Introduction: Chronic Lymphocytic Leukemia (CLL) is a low-grade B-cell lymphoma that manifests as high white blood cell counts and lymphadenopathy. Current clinical paradigms for the care of CLL do not include evaluation or prophylaxis of the central nervous system. Four percent of our patients with CLL developed neurologic manifestations which approximates the 3–7% risk of CNS involvement in large series of diffuse large B cell lymphoma (DLBCL). We found that the majority of these cases had no evidence of histologic Richter’s transformation. Our experience confirms prior anecdotal reports of involvement of the central nervous system by CLL which have described: abnormal lymphocytes in the CSF or vitreous, MRI dural enhancement, enhancement within the spinal cord or cranial/peripheral nerves, orbital mass, PML-like diffuse white matter abnormalities of brain (without the presence of JC virus DNA) and/or Richter’s transformation in the nervous system.

Methods: A CLL medical records review protocol was approved by the Dana Farber Harvard Cancer Center Institutional Review Board. Using our clinical lymphoma database we collected records of 755 patients at Massachusetts General Hospital (MGH) Cancer Center who carried a diagnosis of CLL from January 1988 to August 2008. We will present the neurologic involvement identified by restricting cases to those with the following diagnostic studies: patients who had received brain, head or spine MRIs, patients who had received lumbar punctures or post-mortem examinations. We also included any patient with brain, nerve (peripheral or otherwise) and/or orbital biopsies. Within this cohort, 30 patients were found with the following sites of predominant neurological involvement of CLL: dural infiltration (2), CSF infiltration by cytology or flow cytometry (6), infiltration of peripheral nerve, optic nerve or spinal nerve roots (6), ocular involvement of the vitreous or conus (7), Richter’s transformation into primary CNS DLBCL (6), and diffuse non-enhancing white matter abnormalities without the presence of JC virus (3). Many patients presented with multiple neurological sites of disease.

Discussion: Recognition of the risk of central nervous involvement in DLBCL has led to a new paradigm of CNS prophylaxis in high risk patients.

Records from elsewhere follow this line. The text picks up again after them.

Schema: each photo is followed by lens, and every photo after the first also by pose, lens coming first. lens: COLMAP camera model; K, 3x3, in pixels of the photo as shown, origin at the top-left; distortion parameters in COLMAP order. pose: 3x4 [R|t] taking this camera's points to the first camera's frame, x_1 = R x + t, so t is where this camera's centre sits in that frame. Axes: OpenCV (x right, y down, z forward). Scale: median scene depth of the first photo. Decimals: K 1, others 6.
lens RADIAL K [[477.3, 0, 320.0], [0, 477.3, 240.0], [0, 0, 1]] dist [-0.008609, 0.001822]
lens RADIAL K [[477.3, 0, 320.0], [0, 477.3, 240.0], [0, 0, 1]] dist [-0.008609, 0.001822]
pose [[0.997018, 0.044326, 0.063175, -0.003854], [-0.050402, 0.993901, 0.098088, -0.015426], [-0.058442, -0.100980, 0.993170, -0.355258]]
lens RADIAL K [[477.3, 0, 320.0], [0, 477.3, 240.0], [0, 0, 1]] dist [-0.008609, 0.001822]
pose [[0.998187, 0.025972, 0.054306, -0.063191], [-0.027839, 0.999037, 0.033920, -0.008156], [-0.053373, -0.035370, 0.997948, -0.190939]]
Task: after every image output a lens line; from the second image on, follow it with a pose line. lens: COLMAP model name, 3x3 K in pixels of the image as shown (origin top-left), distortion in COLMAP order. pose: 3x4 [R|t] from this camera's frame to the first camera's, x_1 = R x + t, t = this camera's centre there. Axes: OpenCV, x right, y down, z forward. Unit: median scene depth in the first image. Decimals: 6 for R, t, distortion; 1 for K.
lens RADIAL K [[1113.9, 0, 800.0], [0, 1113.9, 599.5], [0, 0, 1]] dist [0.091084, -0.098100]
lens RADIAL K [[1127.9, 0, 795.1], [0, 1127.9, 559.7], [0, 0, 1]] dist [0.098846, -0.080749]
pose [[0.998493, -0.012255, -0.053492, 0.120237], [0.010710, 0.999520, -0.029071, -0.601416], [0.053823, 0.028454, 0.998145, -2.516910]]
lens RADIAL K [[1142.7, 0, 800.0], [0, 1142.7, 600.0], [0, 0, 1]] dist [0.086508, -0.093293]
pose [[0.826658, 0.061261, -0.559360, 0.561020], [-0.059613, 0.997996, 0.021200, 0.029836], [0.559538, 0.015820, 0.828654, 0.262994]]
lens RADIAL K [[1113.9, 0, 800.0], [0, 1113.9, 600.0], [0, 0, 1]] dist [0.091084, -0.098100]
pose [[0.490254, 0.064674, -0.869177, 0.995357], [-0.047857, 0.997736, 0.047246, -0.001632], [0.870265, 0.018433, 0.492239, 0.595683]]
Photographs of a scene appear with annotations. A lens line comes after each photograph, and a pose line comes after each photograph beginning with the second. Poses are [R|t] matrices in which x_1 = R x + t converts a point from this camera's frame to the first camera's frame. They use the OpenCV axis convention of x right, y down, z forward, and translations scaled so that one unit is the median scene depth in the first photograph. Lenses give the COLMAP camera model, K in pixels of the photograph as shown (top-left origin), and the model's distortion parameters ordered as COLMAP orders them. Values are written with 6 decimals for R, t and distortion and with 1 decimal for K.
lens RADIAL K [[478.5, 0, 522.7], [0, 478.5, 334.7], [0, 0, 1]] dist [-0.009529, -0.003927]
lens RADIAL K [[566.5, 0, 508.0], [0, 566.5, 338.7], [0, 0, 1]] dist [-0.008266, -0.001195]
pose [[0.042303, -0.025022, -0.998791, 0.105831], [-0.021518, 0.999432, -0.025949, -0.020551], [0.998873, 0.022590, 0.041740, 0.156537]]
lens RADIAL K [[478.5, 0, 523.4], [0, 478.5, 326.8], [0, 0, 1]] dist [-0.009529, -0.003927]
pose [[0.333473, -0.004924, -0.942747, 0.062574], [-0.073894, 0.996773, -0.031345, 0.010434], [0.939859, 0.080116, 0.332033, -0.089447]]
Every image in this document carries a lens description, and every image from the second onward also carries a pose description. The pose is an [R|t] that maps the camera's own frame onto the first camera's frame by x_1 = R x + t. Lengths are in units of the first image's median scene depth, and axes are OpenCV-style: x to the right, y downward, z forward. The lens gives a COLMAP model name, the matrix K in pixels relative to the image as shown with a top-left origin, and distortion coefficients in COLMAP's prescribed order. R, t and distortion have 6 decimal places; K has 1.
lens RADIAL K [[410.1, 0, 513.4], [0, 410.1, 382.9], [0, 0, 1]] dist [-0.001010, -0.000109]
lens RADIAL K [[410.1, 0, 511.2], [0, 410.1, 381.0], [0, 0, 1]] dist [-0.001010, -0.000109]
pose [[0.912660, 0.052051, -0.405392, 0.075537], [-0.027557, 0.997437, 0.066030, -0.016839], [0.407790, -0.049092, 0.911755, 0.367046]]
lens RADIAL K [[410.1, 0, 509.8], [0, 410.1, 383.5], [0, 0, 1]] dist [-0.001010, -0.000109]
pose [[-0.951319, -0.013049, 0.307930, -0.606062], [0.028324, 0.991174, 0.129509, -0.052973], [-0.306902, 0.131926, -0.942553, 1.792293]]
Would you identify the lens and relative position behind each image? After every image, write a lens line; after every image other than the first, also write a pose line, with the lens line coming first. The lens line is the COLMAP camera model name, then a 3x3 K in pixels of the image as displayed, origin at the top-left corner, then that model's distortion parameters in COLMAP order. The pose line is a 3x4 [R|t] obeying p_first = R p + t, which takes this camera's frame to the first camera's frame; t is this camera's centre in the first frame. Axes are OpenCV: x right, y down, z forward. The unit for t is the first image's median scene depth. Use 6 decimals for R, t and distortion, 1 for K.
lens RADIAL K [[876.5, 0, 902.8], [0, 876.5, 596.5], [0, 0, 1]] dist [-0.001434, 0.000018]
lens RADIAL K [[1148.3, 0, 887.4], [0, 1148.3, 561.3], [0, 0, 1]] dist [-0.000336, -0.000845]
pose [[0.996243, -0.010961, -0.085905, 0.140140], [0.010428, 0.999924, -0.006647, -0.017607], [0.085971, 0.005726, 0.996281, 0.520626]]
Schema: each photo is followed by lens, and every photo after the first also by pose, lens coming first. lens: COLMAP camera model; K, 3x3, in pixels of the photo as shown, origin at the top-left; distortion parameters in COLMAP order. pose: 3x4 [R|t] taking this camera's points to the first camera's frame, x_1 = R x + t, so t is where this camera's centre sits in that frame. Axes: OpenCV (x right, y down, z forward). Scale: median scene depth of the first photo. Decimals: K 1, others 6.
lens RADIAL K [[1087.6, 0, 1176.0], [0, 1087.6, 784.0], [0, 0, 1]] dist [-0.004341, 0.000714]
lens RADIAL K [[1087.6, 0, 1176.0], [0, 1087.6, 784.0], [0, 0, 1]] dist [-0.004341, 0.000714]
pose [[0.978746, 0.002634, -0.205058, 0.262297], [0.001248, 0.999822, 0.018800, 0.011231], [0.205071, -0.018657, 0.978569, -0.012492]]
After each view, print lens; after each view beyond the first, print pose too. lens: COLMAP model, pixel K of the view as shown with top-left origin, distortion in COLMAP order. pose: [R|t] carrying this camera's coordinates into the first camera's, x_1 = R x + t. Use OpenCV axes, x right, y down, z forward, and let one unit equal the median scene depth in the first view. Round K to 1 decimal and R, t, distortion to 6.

Our estimate of 3.97% involvement of the nervous system with CLL likely underestimates the true risk of this fatal complication for the following reasons. We did not directly examine patient records for neurologic symptoms. We did not re-evaluate the cytology of CLL patients whose neurologic symptoms prompted a negative lumbar puncture nor neuro-pathology specimens of autopsied CLL patients with negative gross involvement. Patients who were diagnosed with CLL at MGH but who had their neurologic studies performed outside of our electronic medical record (EMR) system are clearly not included in our numerator. Current CLL therapies have limited CNS penetration. Our risk estimate, if confirmed, will stimulate the inclusion of neur-axis penetrating agents into CLL therapy in high-risk patients.

Disclosures: No relevant conflicts of interest to declare.